**ПРЕДОСТАВЛЕННЫЙ ТЕКСТ**

Мы очень далеки от эпохи Толстого. Но впечатление такое, что он никуда не уходил, что 150 лет для него средний, нормальный возраст и он продолжает следить за нами, изучать нас, а не мы его, как естественно представляется.

Сказывается высота взгляда. Толстой глядит на нас не из границ своей жизни, не из тех времен, которые ему довелось пройти или описать, но с точки зрения их смысла. Это, конечно, совсем иной уровень. Оттуда видны не только мы, но, возможно, и кое-что далеко впереди нас. Толстой добивался этого смысла всегда, часто ничего не хотел знать, кроме него, перебирая подробности, которые поражают обилием именно потому, что он не мог остановиться ни на одной, постоянно спрашивая: зачем? каково отношение к общей правде? То есть он дерзал представлять (пусть с ошибками, срывами) направление человеческой истории в целом — и других заставлял его не упускать, напоминая, возвращая к нему, а вовсе не назад, как сопротивляющимся кажется.

**О ЗАДАНИИ**
Скопируйте дословно отрывок из текста о Толстом: от слов «Сказывается высота взгляда.» до слов «как сопротивляющимся кажется.» включительно. Записи здесь никакой роли не играют.

**ПЕРЕЧЕНЬ ДАННЫХ**
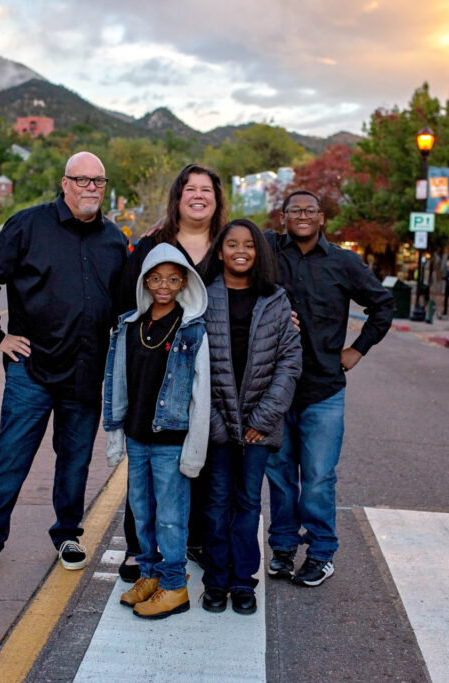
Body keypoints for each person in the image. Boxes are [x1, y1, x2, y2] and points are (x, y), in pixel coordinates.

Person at [0, 152, 127, 577]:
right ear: (64, 183)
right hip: (32, 369)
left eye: (98, 181)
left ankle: (67, 536)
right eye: (82, 180)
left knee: (75, 459)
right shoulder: (28, 225)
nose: (91, 188)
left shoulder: (114, 241)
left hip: (85, 371)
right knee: (10, 454)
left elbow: (124, 307)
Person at [265, 190, 395, 587]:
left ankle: (321, 553)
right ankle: (284, 549)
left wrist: (357, 349)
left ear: (321, 218)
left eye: (309, 210)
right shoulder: (268, 253)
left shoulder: (343, 262)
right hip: (274, 388)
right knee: (282, 476)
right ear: (283, 217)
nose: (302, 216)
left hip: (324, 389)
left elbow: (383, 305)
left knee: (319, 476)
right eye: (294, 211)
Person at [115, 163, 227, 581]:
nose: (198, 196)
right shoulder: (153, 245)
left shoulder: (228, 245)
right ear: (178, 197)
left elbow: (260, 288)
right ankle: (138, 549)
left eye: (207, 190)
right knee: (146, 462)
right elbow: (128, 306)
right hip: (158, 373)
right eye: (190, 189)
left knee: (203, 459)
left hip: (220, 367)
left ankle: (192, 542)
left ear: (217, 199)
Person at [103, 243, 210, 619]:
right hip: (137, 435)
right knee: (141, 510)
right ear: (145, 282)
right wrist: (115, 429)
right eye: (155, 278)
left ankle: (174, 585)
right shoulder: (130, 325)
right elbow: (116, 382)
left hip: (170, 439)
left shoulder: (192, 330)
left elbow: (201, 391)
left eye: (172, 279)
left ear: (184, 283)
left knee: (170, 515)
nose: (163, 285)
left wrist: (195, 447)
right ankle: (148, 573)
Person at [200, 219, 301, 615]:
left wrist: (264, 418)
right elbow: (193, 364)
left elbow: (290, 362)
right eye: (231, 244)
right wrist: (216, 424)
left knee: (247, 505)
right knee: (215, 503)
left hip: (261, 428)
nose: (240, 250)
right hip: (216, 425)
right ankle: (215, 582)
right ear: (220, 251)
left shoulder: (275, 300)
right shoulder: (203, 298)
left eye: (249, 245)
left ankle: (243, 583)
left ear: (259, 252)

**ОТВЕТ НА ЗАДАНИЕ**
Сказывается высота взгляда. Толстой глядит на нас не из границ своей жизни, не из тех времен, которые ему довелось пройти или описать, но с точки зрения их смысла. Это, конечно, совсем иной уровень. Оттуда видны не только мы, но, возможно, и кое-что далеко впереди нас. Толстой добивался этого смысла всегда, часто ничего не хотел знать, кроме него, перебирая подробности, которые поражают обилием именно потому, что он не мог остановиться ни на одной, постоянно спрашивая: зачем? каково отношение к общей правде? То есть он дерзал представлять (пусть с ошибками, срывами) направление человеческой истории в целом — и других заставлял его не упускать, напоминая, возвращая к нему, а вовсе не назад, как сопротивляющимся кажется.